__PROMPT__: Please return the rows below word for word, leaving out the pictures.
■ ■ ■ ■
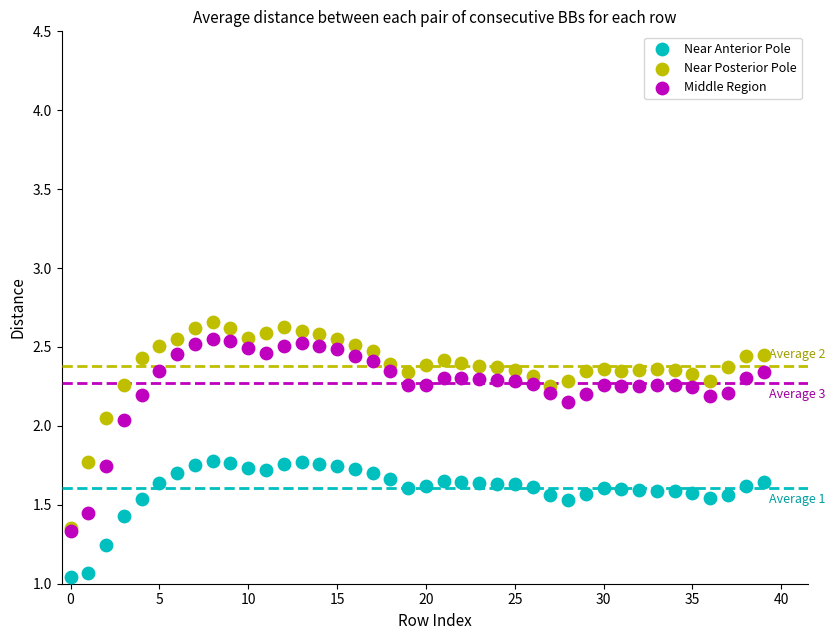

What are all the series names shown in the legend?

Near Anterior Pole, Near Posterior Pole, Middle Region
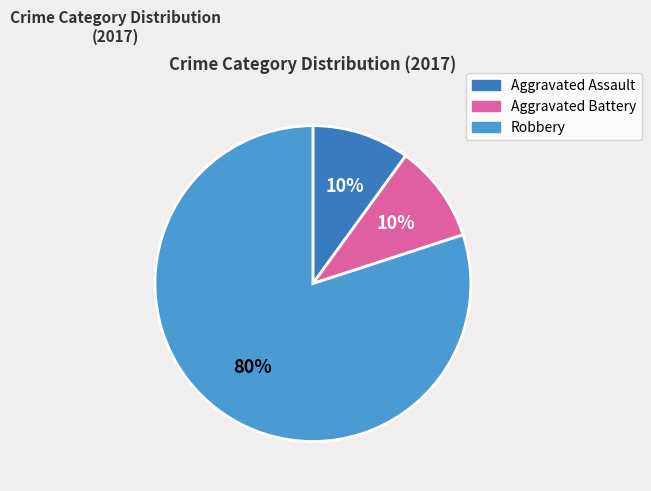

Is the sum of Robbery and Aggravated Assault greater than half?

Yes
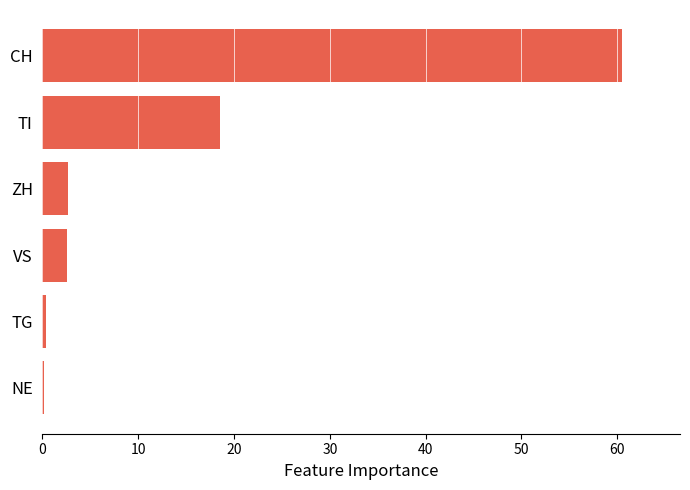

What is the greatest value displayed?

60.5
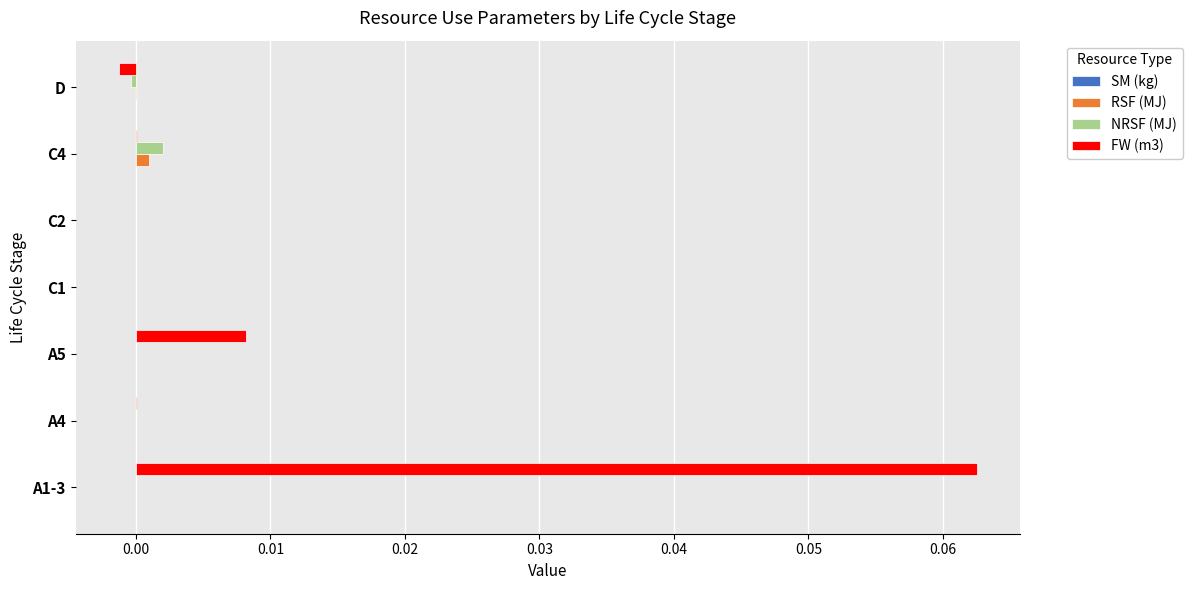

The RSF (MJ) series shows 0.0 at C2. True or false?

True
■ ■ ■ ■
__RESPONSE__:
What are all the series names shown in the legend?

Near Anterior Pole, Near Posterior Pole, Middle Region

Is the sum of Robbery and Aggravated Assault greater than half?

Yes

What is the greatest value displayed?

60.5

The RSF (MJ) series shows 0.0 at C2. True or false?

True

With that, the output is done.